● **Source text**:
=-=-=-=-=
What is the Program for All-Inclusive Care for the Elderly (PACE)?
Program for All-Inclusive Care for the Elderly (PACE) is a nationwide model of care designed to help elders stay living in the community (instead of in nursing homes) as long as possible.
A team of health professionals assesses each elder's needs and develops a plan of total care. Services are in the elder's home, adult day health center or an assisted living facility.
The PACE program is for elders who are 55 or older (individuals under 65 must meet the Social Security disability definition), live in a PACE service area, are able to live safely in the community (with assistance through PACE), are certified by the state as eligible for nursing home care, and agree to receive health services exclusively through the PACE.
What is the difference between PACE and Elder Service Plan?
Elder Service Plans are part of the PACE program.
What are the income and asset rules for PACE?
=-=-=-=-=
● **Challenge 1**:
Answer the following from the PACE overview above, one answer per line, marked (a), (b), (c):
(a) What is the minimum age for joining the program?
(b) In what three settings are services delivered?
(c) How do Elder Service Plans relate to PACE?
● **Challenge 2**:
Extend the PACE overview above, picking up right after its final line.
=-=-=-=-=
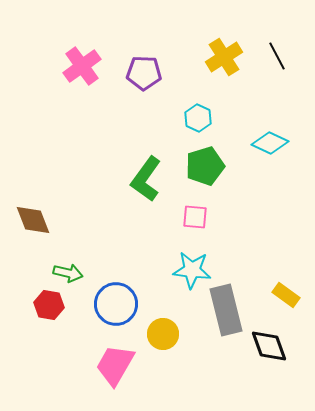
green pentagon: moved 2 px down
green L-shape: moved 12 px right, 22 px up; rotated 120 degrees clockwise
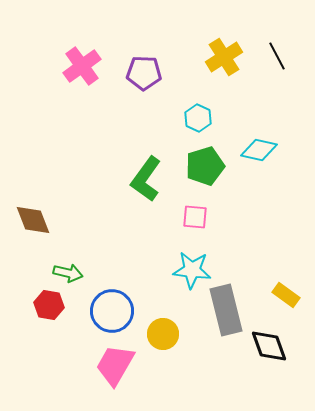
cyan diamond: moved 11 px left, 7 px down; rotated 12 degrees counterclockwise
blue circle: moved 4 px left, 7 px down
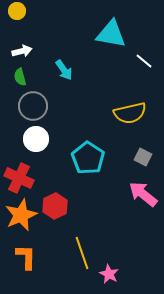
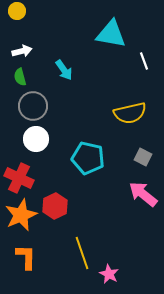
white line: rotated 30 degrees clockwise
cyan pentagon: rotated 20 degrees counterclockwise
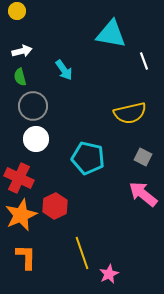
pink star: rotated 18 degrees clockwise
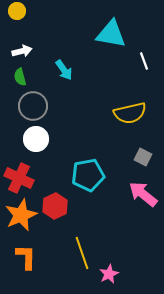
cyan pentagon: moved 17 px down; rotated 24 degrees counterclockwise
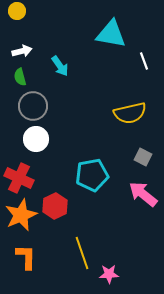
cyan arrow: moved 4 px left, 4 px up
cyan pentagon: moved 4 px right
pink star: rotated 24 degrees clockwise
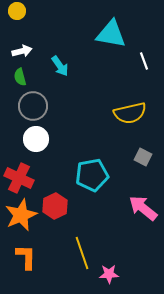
pink arrow: moved 14 px down
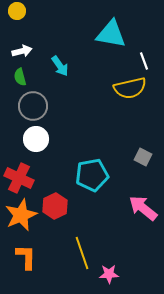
yellow semicircle: moved 25 px up
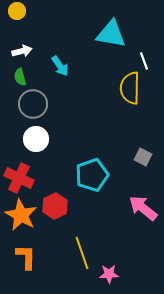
yellow semicircle: rotated 104 degrees clockwise
gray circle: moved 2 px up
cyan pentagon: rotated 8 degrees counterclockwise
orange star: rotated 20 degrees counterclockwise
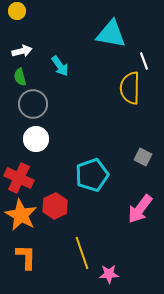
pink arrow: moved 3 px left, 1 px down; rotated 92 degrees counterclockwise
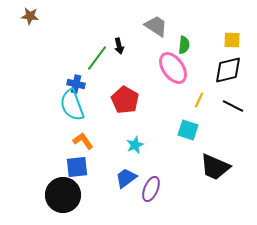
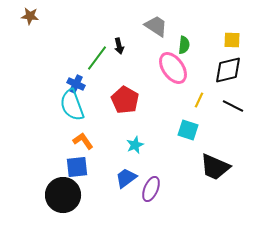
blue cross: rotated 12 degrees clockwise
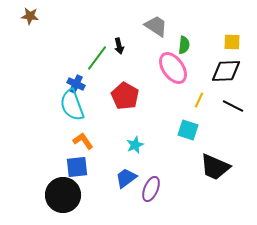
yellow square: moved 2 px down
black diamond: moved 2 px left, 1 px down; rotated 12 degrees clockwise
red pentagon: moved 4 px up
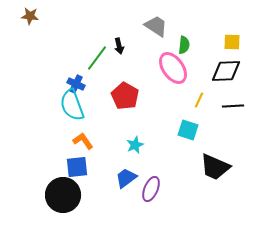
black line: rotated 30 degrees counterclockwise
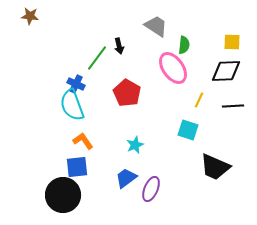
red pentagon: moved 2 px right, 3 px up
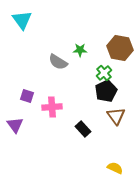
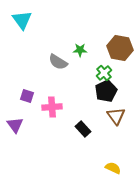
yellow semicircle: moved 2 px left
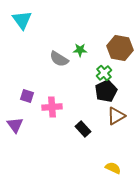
gray semicircle: moved 1 px right, 3 px up
brown triangle: rotated 36 degrees clockwise
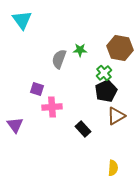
gray semicircle: rotated 78 degrees clockwise
purple square: moved 10 px right, 7 px up
yellow semicircle: rotated 70 degrees clockwise
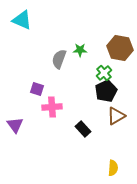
cyan triangle: rotated 30 degrees counterclockwise
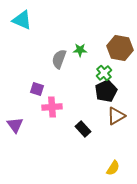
yellow semicircle: rotated 28 degrees clockwise
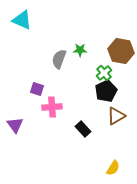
brown hexagon: moved 1 px right, 3 px down
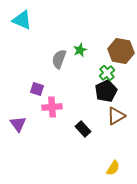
green star: rotated 24 degrees counterclockwise
green cross: moved 3 px right
purple triangle: moved 3 px right, 1 px up
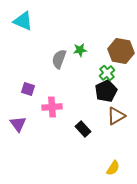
cyan triangle: moved 1 px right, 1 px down
green star: rotated 16 degrees clockwise
purple square: moved 9 px left
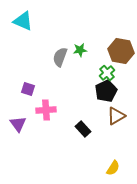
gray semicircle: moved 1 px right, 2 px up
pink cross: moved 6 px left, 3 px down
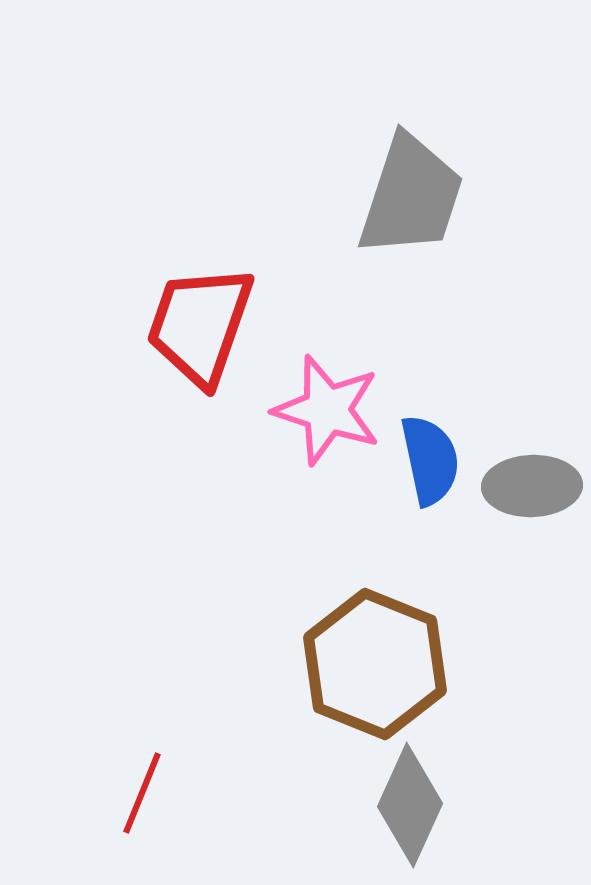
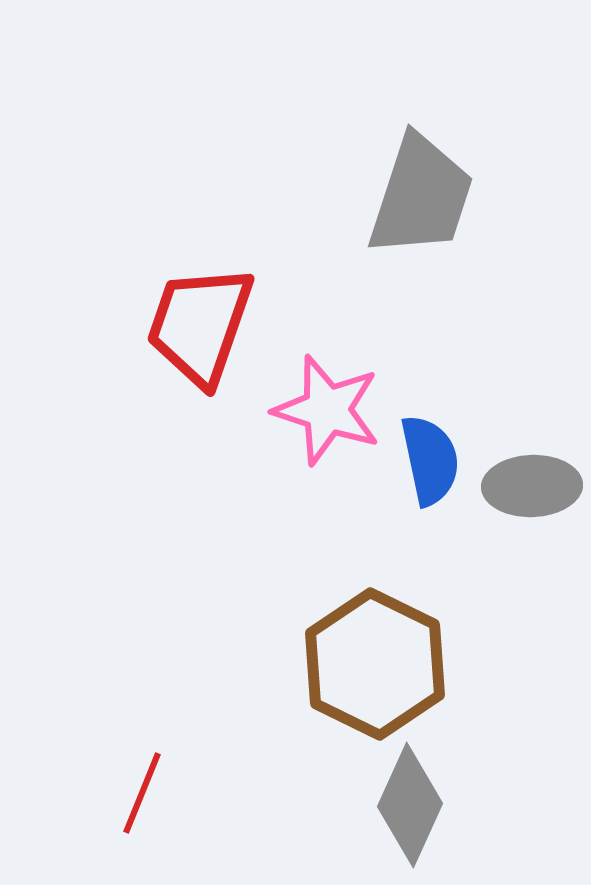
gray trapezoid: moved 10 px right
brown hexagon: rotated 4 degrees clockwise
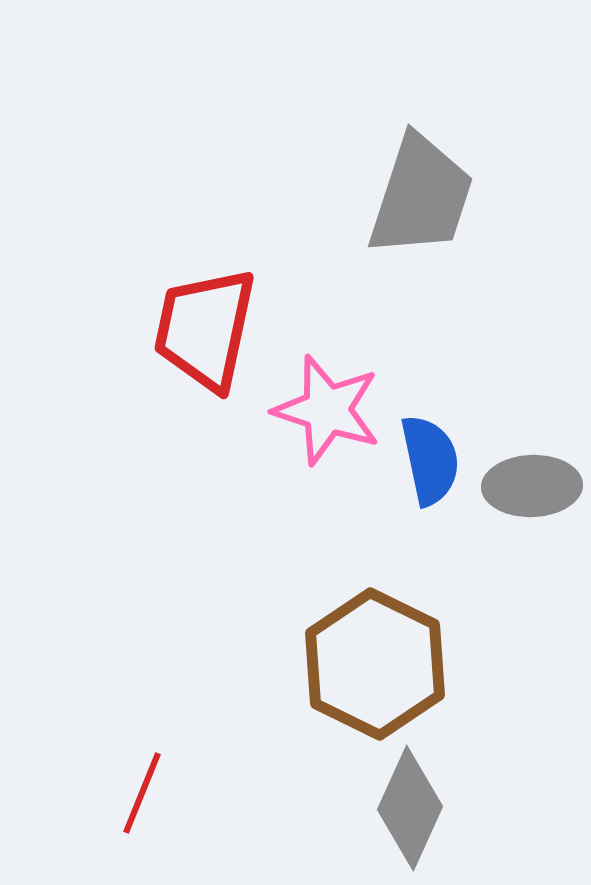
red trapezoid: moved 5 px right, 4 px down; rotated 7 degrees counterclockwise
gray diamond: moved 3 px down
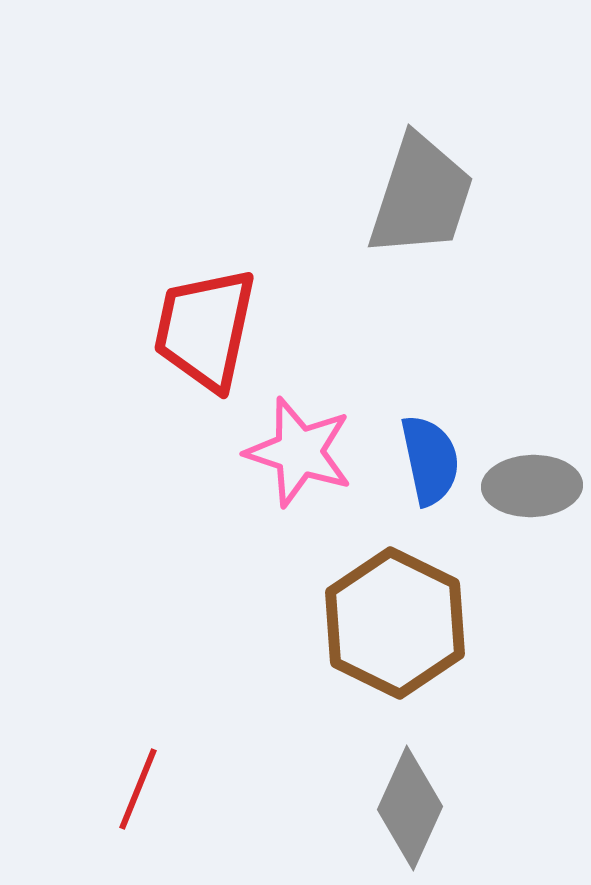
pink star: moved 28 px left, 42 px down
brown hexagon: moved 20 px right, 41 px up
red line: moved 4 px left, 4 px up
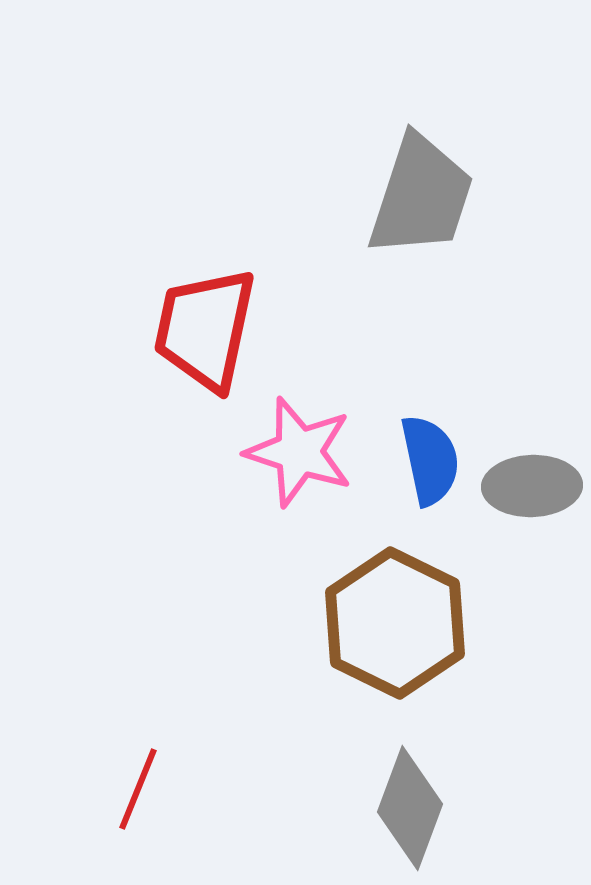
gray diamond: rotated 4 degrees counterclockwise
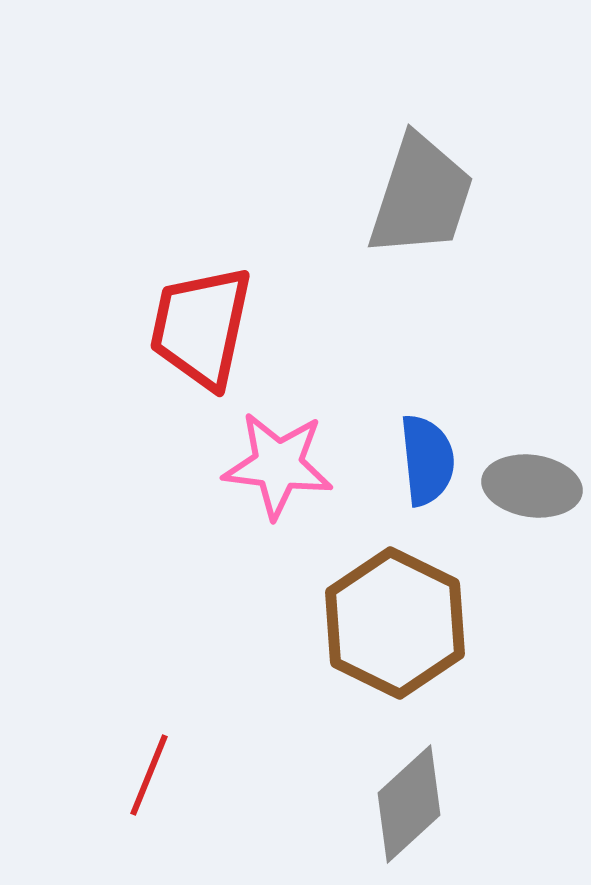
=-=-=-=-=
● **Answer 1**:
(a) 55 or older
(b) The elder's home, an adult day health center, or an assisted living facility
(c) They are part of the PACE program.

● **Answer 2**:
If an elder has gross monthly income of $2,163 or less in 2014, there is no monthly spenddown and he or she gets to keep all of their income. In contrast, if the elder's gross monthly income in 2014 is over $2,163, there is a monthly spenddown to $542. In other words, if the elder’s income exceeds the threshold of 300% of the federal Supplemental Security Income (SSI) benefit ($2,163 in 2014), he or she gets to keep only $542.
For PACE, the asset limit for an unmarried elder is $2,000 or less of countable assets. There is a long list of noncountable assets. Most notable, the home is noncountable as long as the equity value does not exceed $750,000. However, an advantage of the PACE program is that the assets belonging to the healthy spouse will not count toward the asset limit. Under MassHealth regulations, transfers between spouses do not affect eligibility. As a result, a commonly-used strategy for an unhealthy married elder is to transfer assets to his or her healthy spouse and thereby qualify for the PACE program.
What is the private pay rate for PACE?
The 2014 monthly private pay rate for the PACE program is $3,933.
Does PACE help pay for Assisted Living?
Some Elder Service Plans contract with assisted living facilities. For example, Elder Service Plan of Harbor Health contracts with the Arbors in Stoughton, MA. Typically, a large portion of the expense of assisted living care is the home-care component. PACE pays for the home-care component at some of the assisted living facilities with which the Elder Service Plans have contracts.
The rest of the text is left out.